もっとも靖国神社を宗教施設とみなせば首相が公務として参拝すれば憲法違反とするのも当然なのですが、靖国神社参拝問題が日本の歴史と伝統を破壊する目的で中国や韓国が仕掛けて来ていることは明らかだ。それに国内の反政府勢力が乗って運動をしている。先日も教科書問題で活動家が盛んに運動している結果、扶桑社の歴史教科書は0,5%しか採用されなかった。しかしこれは営業妨害ではないか。

<首相靖国参拝>中国外務省「反対の立場に変わりない」

中国外務省の秦剛報道副局長は30日、小泉純一郎首相の靖国神社参拝を違憲と判断した大阪高裁判決について「反対する立場に変わりはない」という短いコメントを発表し、公的・私的を問わず、靖国参拝に反対する姿勢を改めて示した。

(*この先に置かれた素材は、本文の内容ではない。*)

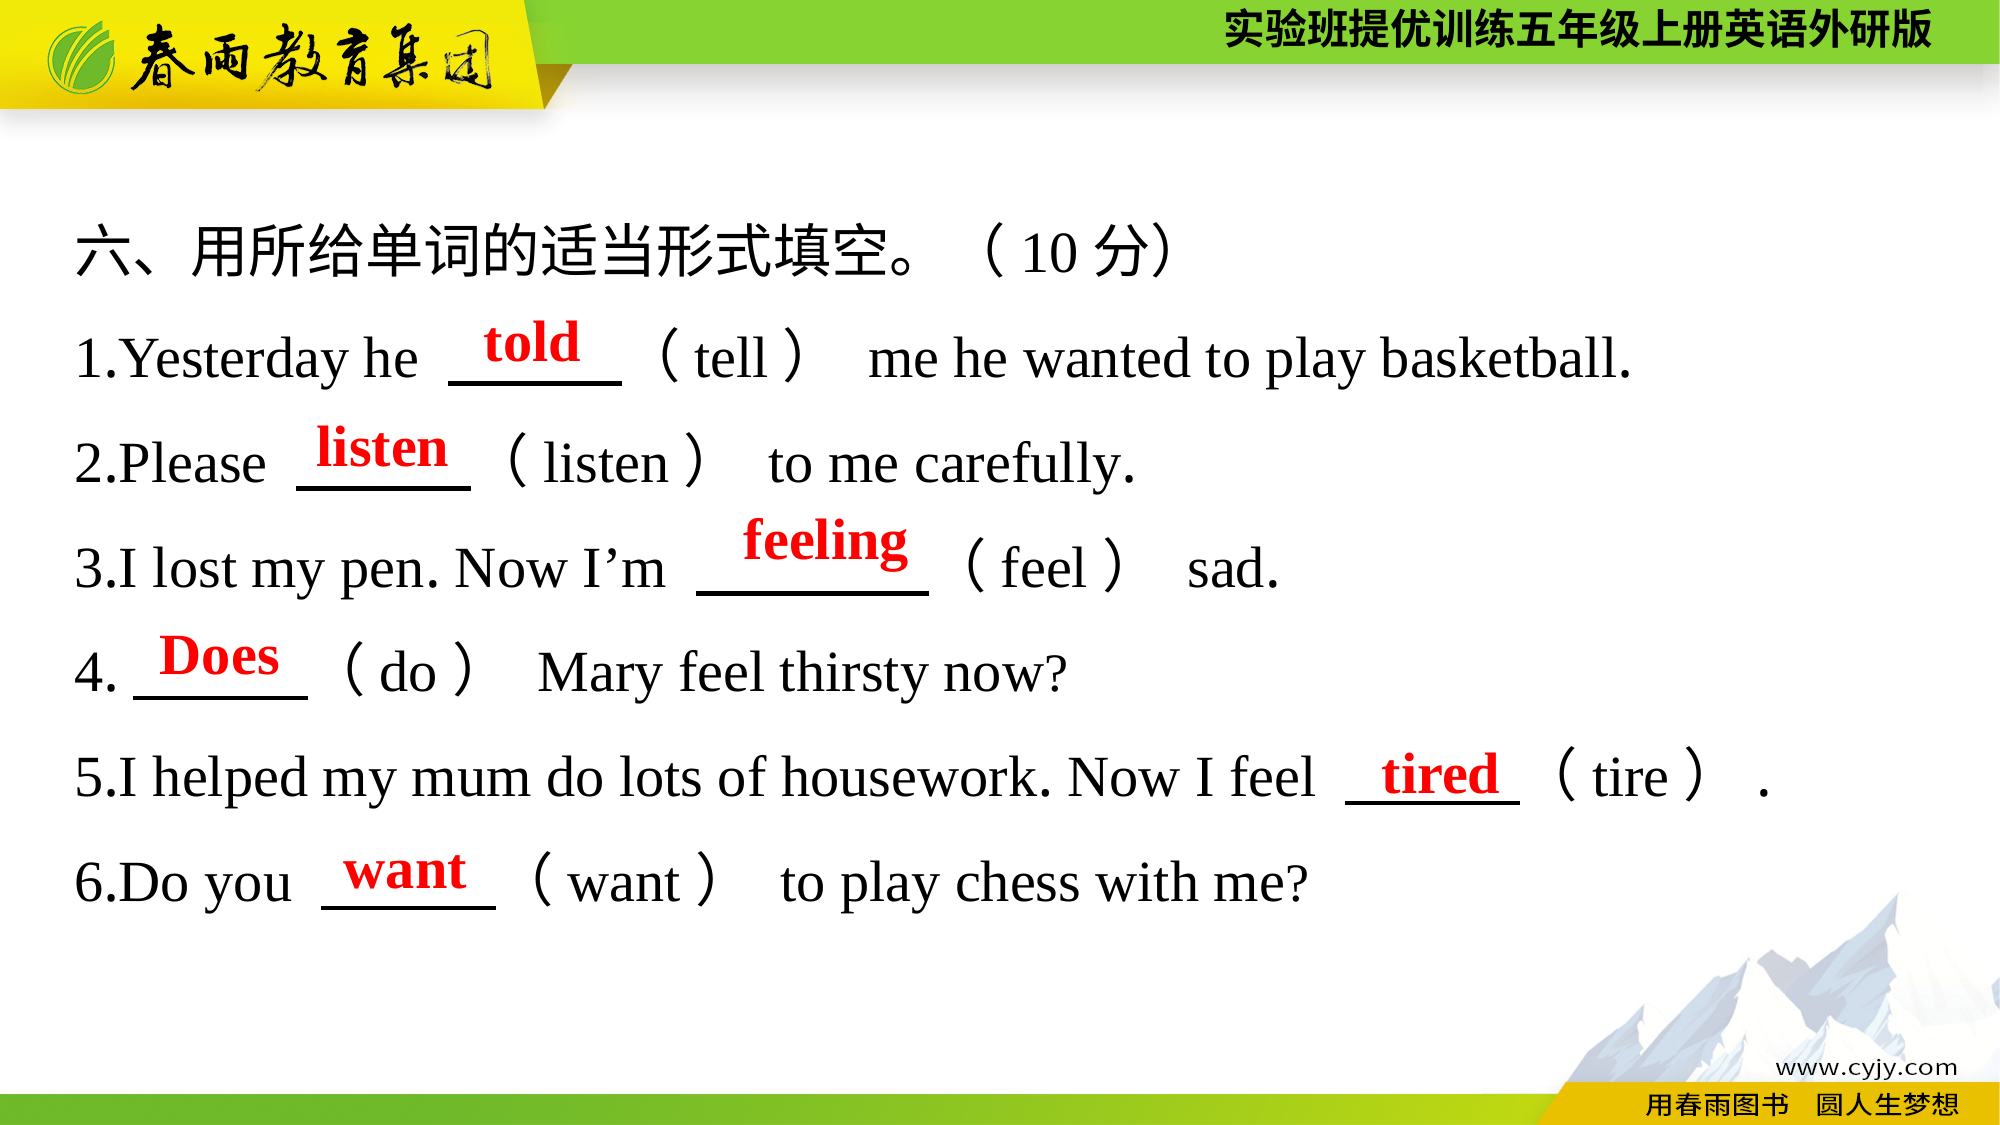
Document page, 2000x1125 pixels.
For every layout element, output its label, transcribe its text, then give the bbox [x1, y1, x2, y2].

list 六、用所给单词的适当形式填空。（10分） 1.Yesterday he （tell） me he wanted to play basketball. 2.Please （listen） to me carefully. 3.I lost my pen. Now I’m （feel） sad. 4. （do） Mary feel thirsty now? 5.I helped my mum do lots of housework. Now I feel （tire）. 6.Do you （want） to play chess with me? [59, 171, 1944, 929]
text_box want [328, 822, 482, 908]
picture [0, 0, 2000, 1125]
text_box told [468, 295, 597, 381]
text_box Does [145, 608, 295, 694]
text_box tired [1366, 693, 1516, 813]
text_box feeling [729, 493, 925, 579]
text_box listen [301, 400, 465, 485]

中国は今回の違憲判断で、参拝への圧力が高まることを期待しているとみられる。
(毎日新聞) - 10月1日1時24分更新

靖国参拝違憲判決を「歓迎」=韓国与党

【ソウル30日時事】韓国の与党・開かれたウリ党は30日、小泉純一郎首相の靖国神社参拝を違憲と判断した大阪高裁判決について「一歩進んだ判断で、歓迎する」とのコメントを発表した。
 コメントは「今回の判決を契機に、神社参拝問題がこれ以上韓日関係や北東アジアの平和に悪影響を及ぼさないことを期待する」として、小泉首相の参拝中止を改めて求めた。